Not going to argue about Greg, because I agree. Alec's depression wasn't great, but it was more realistic and less harmful to people with actual mental illness than Greg.
no subject
Date: 2024-03-17 04:25 pm (UTC)Remove the filler and To Sleep still had more actual story than Fractal Noise.
I think Fractal Noise has a consistent throughline and goal that works in its favor, while in To Sleep, the story changes from Kira travelling with the Wallfish and watching a war between Jellies and humans to Kira getting a pointless artifact, to Kira working with some Jellies and Tschetter to stop the boss, which leads to a climax fight, and then a more ridiculous climax fight with an absolutely bonkers ending. With Fractal Noise, the conclusion is led up to and feels connected to the rest of the story.
Not going to argue about Greg, because I agree. Alec's depression wasn't great, but it was more realistic and less harmful to people with actual mental illness than Greg.
I was REALLY upset about Greg, as you could probably see from the spork I did.
no subject
Date: 2024-03-17 03:57 pm (UTC)Not to say that Fractal was much better, but at least it was humans in a (stupid, pointless) dangerous situation over a Superman.
no subject
Date: 2024-03-17 04:28 pm (UTC)I agree with you. There was danger that the crew in Fractal Noise faced, and two out of the four main characters did die. And I liked the one desolate planet setting rather than the To Sleep setting, where we mostly saw spaceships.
no subject
Date: 2024-03-18 04:41 am (UTC)no subject
Date: 2024-03-18 04:38 am (UTC)"Don't ignore the fact that clearly Falconi's got people in your office, Dent!"
Neither pet even needed to be in the book to begin with.

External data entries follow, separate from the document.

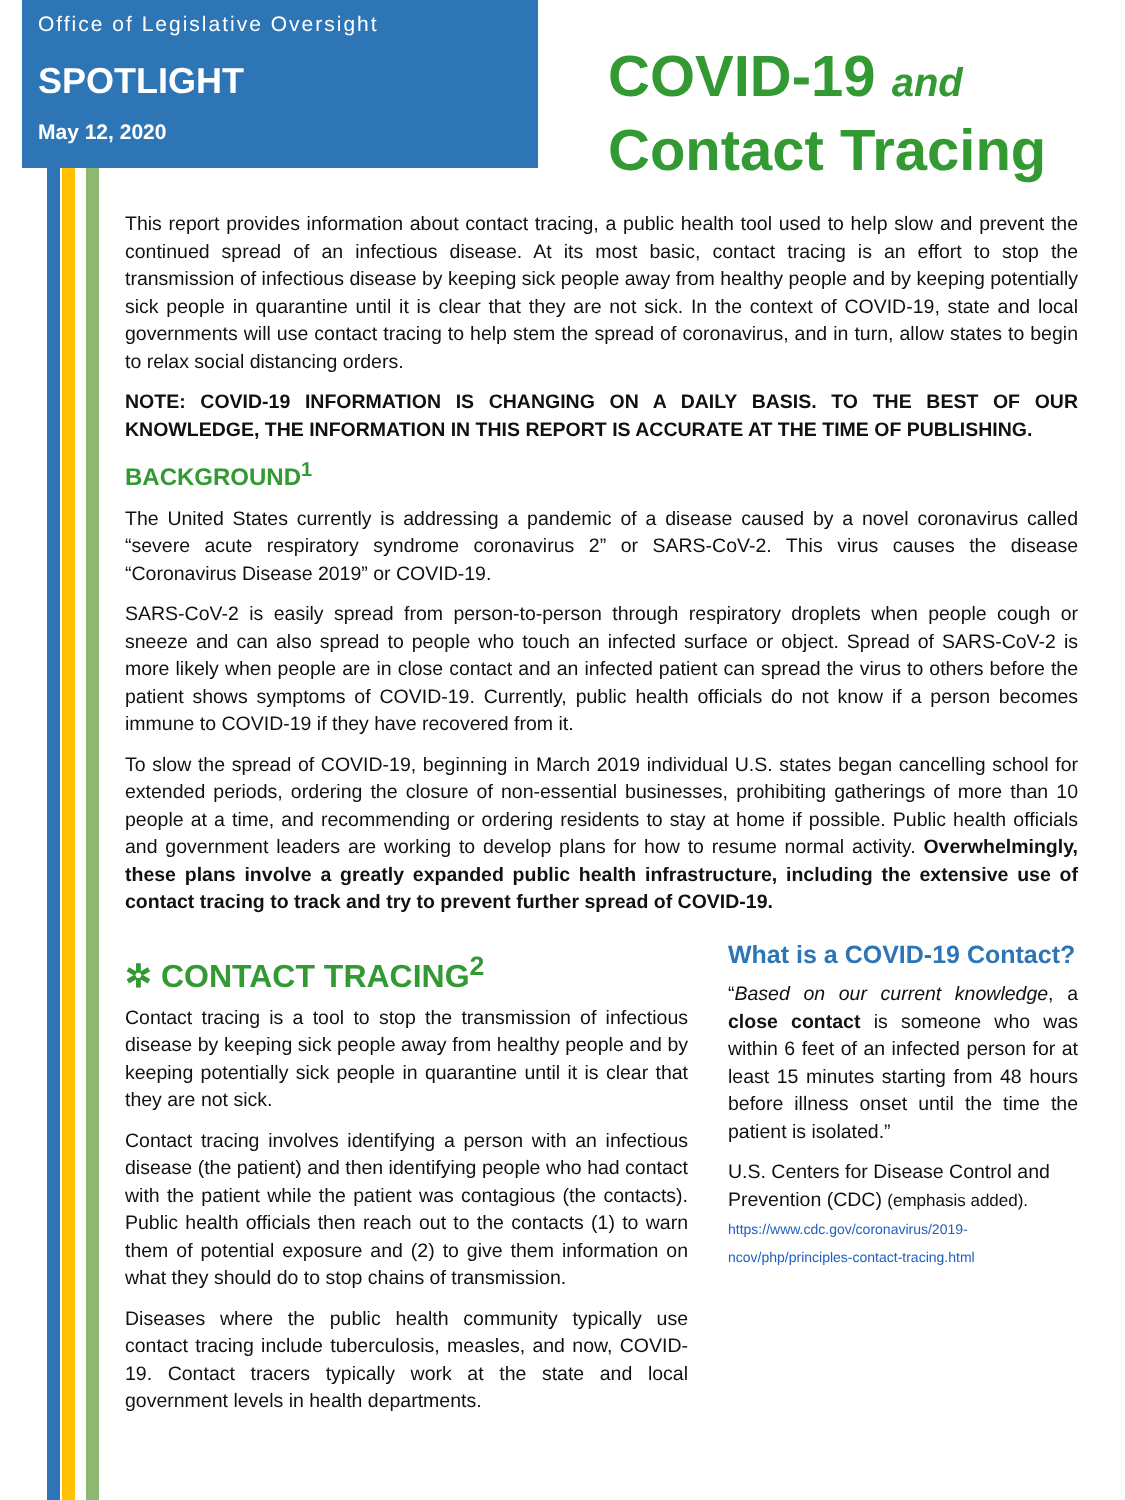Office of Legislative Oversight
SPOTLIGHT
May 12, 2020
COVID-19 and
Contact Tracing
This report provides information about contact tracing, a public health tool used to help slow and prevent the continued spread of an infectious disease. At its most basic, contact tracing is an effort to stop the transmission of infectious disease by keeping sick people away from healthy people and by keeping potentially sick people in quarantine until it is clear that they are not sick. In the context of COVID-19, state and local governments will use contact tracing to help stem the spread of coronavirus, and in turn, allow states to begin to relax social distancing orders.
NOTE: COVID-19 INFORMATION IS CHANGING ON A DAILY BASIS. TO THE BEST OF OUR KNOWLEDGE, THE INFORMATION IN THIS REPORT IS ACCURATE AT THE TIME OF PUBLISHING.
BACKGROUND<sup>1</sup>
The United States currently is addressing a pandemic of a disease caused by a novel coronavirus called “severe acute respiratory syndrome coronavirus 2” or SARS-CoV-2. This virus causes the disease “Coronavirus Disease 2019” or COVID-19.
SARS-CoV-2 is easily spread from person-to-person through respiratory droplets when people cough or sneeze and can also spread to people who touch an infected surface or object. Spread of SARS-CoV-2 is more likely when people are in close contact and an infected patient can spread the virus to others before the patient shows symptoms of COVID-19. Currently, public health officials do not know if a person becomes immune to COVID-19 if they have recovered from it.
To slow the spread of COVID-19, beginning in March 2019 individual U.S. states began cancelling school for extended periods, ordering the closure of non-essential businesses, prohibiting gatherings of more than 10 people at a time, and recommending or ordering residents to stay at home if possible. Public health officials and government leaders are working to develop plans for how to resume normal activity. Overwhelmingly, these plans involve a greatly expanded public health infrastructure, including the extensive use of contact tracing to track and try to prevent further spread of COVID-19.
✲ CONTACT TRACING<sup>2</sup>
Contact tracing is a tool to stop the transmission of infectious disease by keeping sick people away from healthy people and by keeping potentially sick people in quarantine until it is clear that they are not sick.
Contact tracing involves identifying a person with an infectious disease (the patient) and then identifying people who had contact with the patient while the patient was contagious (the contacts). Public health officials then reach out to the contacts (1) to warn them of potential exposure and (2) to give them information on what they should do to stop chains of transmission.
Diseases where the public health community typically use contact tracing include tuberculosis, measles, and now, COVID-19. Contact tracers typically work at the state and local government levels in health departments.
What is a COVID-19 Contact?
“Based on our current knowledge, a close contact is someone who was within 6 feet of an infected person for at least 15 minutes starting from 48 hours before illness onset until the time the patient is isolated.”
U.S. Centers for Disease Control and Prevention (CDC) (emphasis added).
https://www.cdc.gov/coronavirus/2019-ncov/php/principles-contact-tracing.html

The important difference here of course is that Frodo did not have any superpowers.
no subject
Date: 2024-03-18 04:54 am (UTC)And they both just sort of vanish partway through except for a few offhand mentions, to boot (which honestly just makes me think of Embers, since something that really jumped out at me on my recent read/commentary of that fic was that it introduces tons of characters and then a lot of them just end up disappearing from the narrative without their arcs being resolved at all, or get demoted to recurring background characters at best).

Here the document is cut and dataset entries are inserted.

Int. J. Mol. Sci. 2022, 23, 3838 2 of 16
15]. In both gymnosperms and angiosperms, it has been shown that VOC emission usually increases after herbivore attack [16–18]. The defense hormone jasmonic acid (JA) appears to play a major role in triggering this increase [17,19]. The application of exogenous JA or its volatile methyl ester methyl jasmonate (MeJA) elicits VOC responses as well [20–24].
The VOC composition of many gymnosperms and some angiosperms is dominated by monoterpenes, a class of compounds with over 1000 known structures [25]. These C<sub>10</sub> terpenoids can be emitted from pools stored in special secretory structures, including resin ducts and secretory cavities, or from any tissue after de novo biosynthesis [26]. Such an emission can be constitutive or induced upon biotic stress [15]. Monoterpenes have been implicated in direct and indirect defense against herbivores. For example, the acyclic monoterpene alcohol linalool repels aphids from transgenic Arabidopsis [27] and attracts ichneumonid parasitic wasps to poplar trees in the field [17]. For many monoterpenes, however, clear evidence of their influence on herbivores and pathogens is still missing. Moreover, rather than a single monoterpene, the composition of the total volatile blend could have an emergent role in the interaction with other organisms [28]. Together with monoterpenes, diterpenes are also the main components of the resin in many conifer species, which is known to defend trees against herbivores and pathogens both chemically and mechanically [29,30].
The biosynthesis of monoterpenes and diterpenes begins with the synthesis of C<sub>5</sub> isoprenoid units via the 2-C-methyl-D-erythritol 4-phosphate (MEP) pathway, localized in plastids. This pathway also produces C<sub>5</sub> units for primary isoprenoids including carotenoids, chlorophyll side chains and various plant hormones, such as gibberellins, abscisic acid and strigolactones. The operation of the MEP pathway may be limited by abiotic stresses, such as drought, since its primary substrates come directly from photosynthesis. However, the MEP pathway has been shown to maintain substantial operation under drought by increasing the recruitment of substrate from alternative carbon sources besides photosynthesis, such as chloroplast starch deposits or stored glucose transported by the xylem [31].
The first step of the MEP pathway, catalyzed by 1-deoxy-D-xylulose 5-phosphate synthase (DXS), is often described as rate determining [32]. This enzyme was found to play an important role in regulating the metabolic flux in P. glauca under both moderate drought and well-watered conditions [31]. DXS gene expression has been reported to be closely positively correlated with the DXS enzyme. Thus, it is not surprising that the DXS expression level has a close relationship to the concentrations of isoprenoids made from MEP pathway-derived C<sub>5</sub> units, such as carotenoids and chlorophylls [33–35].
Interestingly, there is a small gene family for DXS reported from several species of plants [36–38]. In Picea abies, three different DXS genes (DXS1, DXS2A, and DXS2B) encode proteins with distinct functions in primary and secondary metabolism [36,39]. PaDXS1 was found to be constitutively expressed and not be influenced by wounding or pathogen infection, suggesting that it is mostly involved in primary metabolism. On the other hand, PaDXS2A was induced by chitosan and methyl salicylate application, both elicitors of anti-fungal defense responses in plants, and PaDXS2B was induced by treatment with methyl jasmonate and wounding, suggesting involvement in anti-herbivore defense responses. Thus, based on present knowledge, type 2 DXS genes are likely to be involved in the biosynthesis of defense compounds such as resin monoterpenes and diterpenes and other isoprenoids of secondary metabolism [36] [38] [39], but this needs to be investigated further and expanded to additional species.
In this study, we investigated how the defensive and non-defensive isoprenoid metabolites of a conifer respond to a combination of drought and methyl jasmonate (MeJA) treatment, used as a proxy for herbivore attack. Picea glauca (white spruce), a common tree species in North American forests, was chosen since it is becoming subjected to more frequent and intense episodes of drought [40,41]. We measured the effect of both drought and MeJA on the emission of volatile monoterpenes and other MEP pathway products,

The important difference here of course is that Frodo did not have any superpowers.
I mean, he had the Ring - but that comes with a whole laundry list of reasons why using it was a bad idea;). I was thinking less in terms of comparing the characters themselves and more in comparing the narrative perspective, admittedly.
no subject
Date: 2024-03-18 09:36 am (UTC)When I gave one of my characters a pet dog the very good boy wasn't just there as set dressing; he actually played a role in the plot by leading police to his owner when he was in danger (dog got left behind, cop recognised the dog from a previous encounter and followed him). Later on he alerted everyone to a fire which helped them get out of the building in time. Such a good boy! I hope he got a new chew toy. ^_^
Same with this book, you will have noticed. Like why even bother to have some of Kiragon's original colleagues survive if they never come back into the story? Or those others who go into cryo after she blows up the Extenuating Circumstances or whatever it was called? You can't just treat characters like set dressing; it's sloppy and insulting.
Fair enough, but you can see how using that perspective doesn't fit when the protagonist is the biggest badass in the story rather than a hapless country boy who can barely hold a sword and has serious mental health issues thanks to carrying a cursed ring around with him.
no subject
Date: 2024-03-18 07:03 pm (UTC)Neither pet even needed to be in the book to begin with.
I used to give characters random pet small dogs that had no place in the story - when I was 14.